Email is kind of tricky. I’ve heard that over 75% of the email out there is spam, so that’s really high. The reason there’s so much spam/junk email is because, well… it works. There are enough people that click on that junk email to make it worth it for spam email marketers to keep sending it out. That’s too bad because I hate junk email.
Because there’s so much of it, you get filters. Some filters work really well but I’ve seen some email filtering systems that block out way too much email. The bad thing is, people either can’t or they don’t know how to look at the email that gets filtered out for any possible “false negatives” so that they can say it’s good email / white list it.
Human Generated vs. Server Generated Email
One way these website filtering companies use to filter email is to give it a higher spam score if it’s server generated – versus coming from a human. Server generated email is everything from online store receipts to system messages to, yes, junk email.
The problem here is that if these filters are set too tight, the good email that you need to come through gets blocked. You miss some important stuff.

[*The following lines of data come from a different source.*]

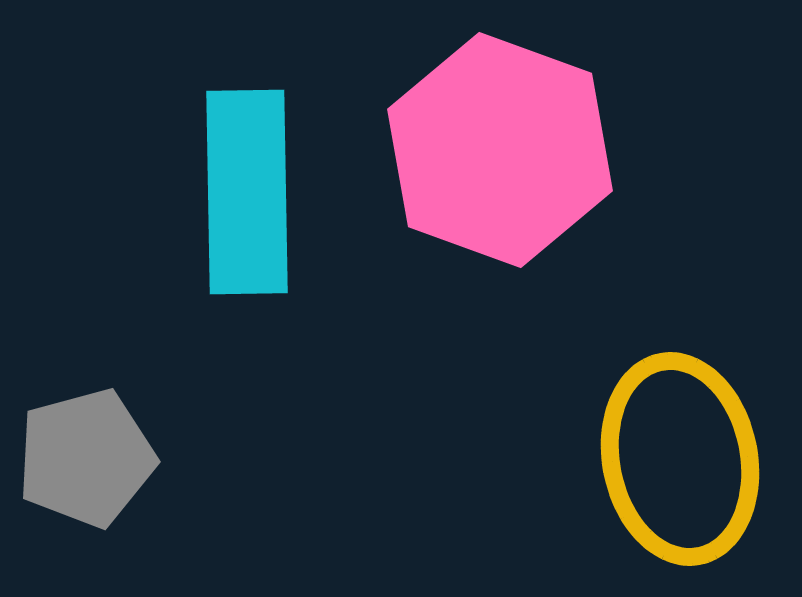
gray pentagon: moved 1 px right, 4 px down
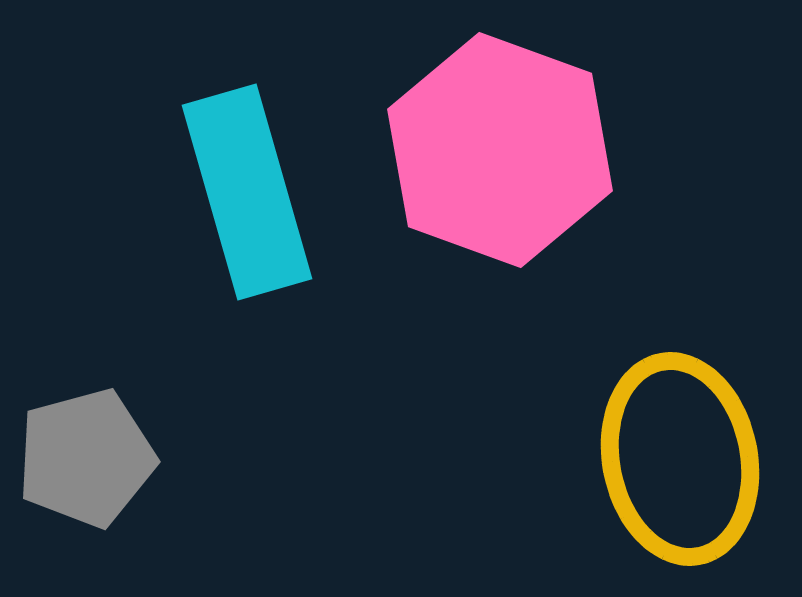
cyan rectangle: rotated 15 degrees counterclockwise
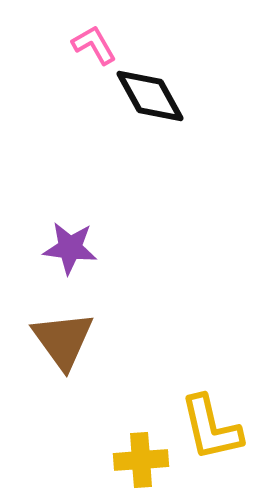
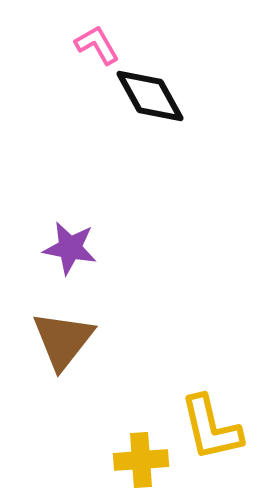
pink L-shape: moved 3 px right
purple star: rotated 4 degrees clockwise
brown triangle: rotated 14 degrees clockwise
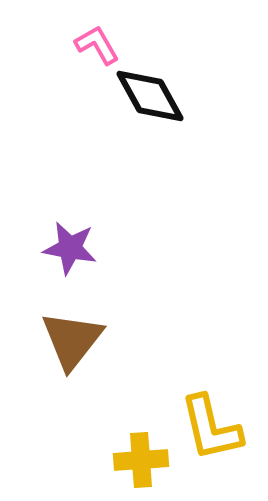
brown triangle: moved 9 px right
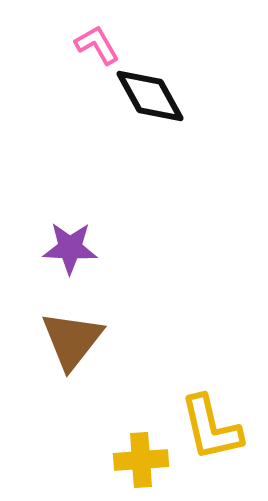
purple star: rotated 8 degrees counterclockwise
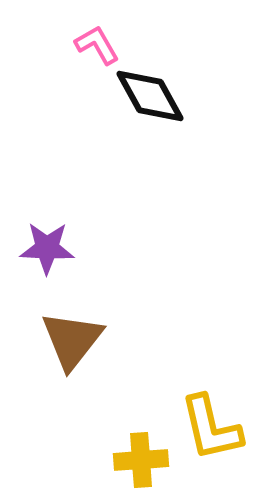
purple star: moved 23 px left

For example, at my website company, we have a ticket system that we use for tracking website maintenance requests. Humans are putting data into it (writing emails) but with some people’s email filter settings, they seem to never receive our emails when they go through that system. It’s not everyone, of course, nor even the majority – just maybe 5%. That 5% matters to us and through our research, we’ve boiled it down to them just having their spam filters set too tight / too restrictive.
I don’t know if they adjusted the settings to make their spam filters tighter or if they don’t have control of it, but they’re missing some important messages from us – which begs me to ask…
What Other Important Email Are You Missing?
Let’s say you get 200 emails per day and 60% of it is spam. You’re realistically, then, getting 80 emails per day. That’s not too bad for a business account. However, if your spam filters are set too tight, you might only be getting 25% of the emails that come through instead of 40. So, out of 200, you’re only getting 50.
What, really, does it take to go through 30 more emails to make sure they’re not real? Would it take 2 minutes? 5 minutes at the most? Is that not worth it?
In my opinion, as a business owner (business person), you need to make sure you’re getting all the necessary emails. Making something more “convenient” for you might actually be doing the opposite. You might be missing out on opportunities or you might be creating more work for yourself because you’re having to follow up and have people resend things to you.
The Best Kind of Email Filter for Business
The kind of spam filter that I’ve always liked are the ones that I teach and one with a local repository that I clean out. You pretty much start off with a blank slate and you start marking spam emails. This is how you teach the program what spam email is. Sure, you’re doing this quite a bit at the beginning but it soon levels off and you don’t have to do it so much.
I use a MacBook all the time and I use Apple Mail for email. The spam filter program I use is called SpamSieve. It’s easy to set up (just a few steps) and you teach it what good and bad email is. You don’t have to use that one but I do highly suggest one that lets you teach it what spam email is.
It also keeps the spam filter right on my system and I have to manually clean it out. This means, I have to at least glance through it once in a while. If I know I’m expecting an email from someone and I haven’t seen it, it easy to search that folder and see if it’s there or not. Here’s what that folder looks like – it’s kind of color coded:
Like I said, too much email filtering could be causing you more problems than it’s worth. You might be missing important emails (opportunities) or making things more difficult with your vendors. To provide the best service possible, don’t think about what makes things easier for you but what works best for your clients.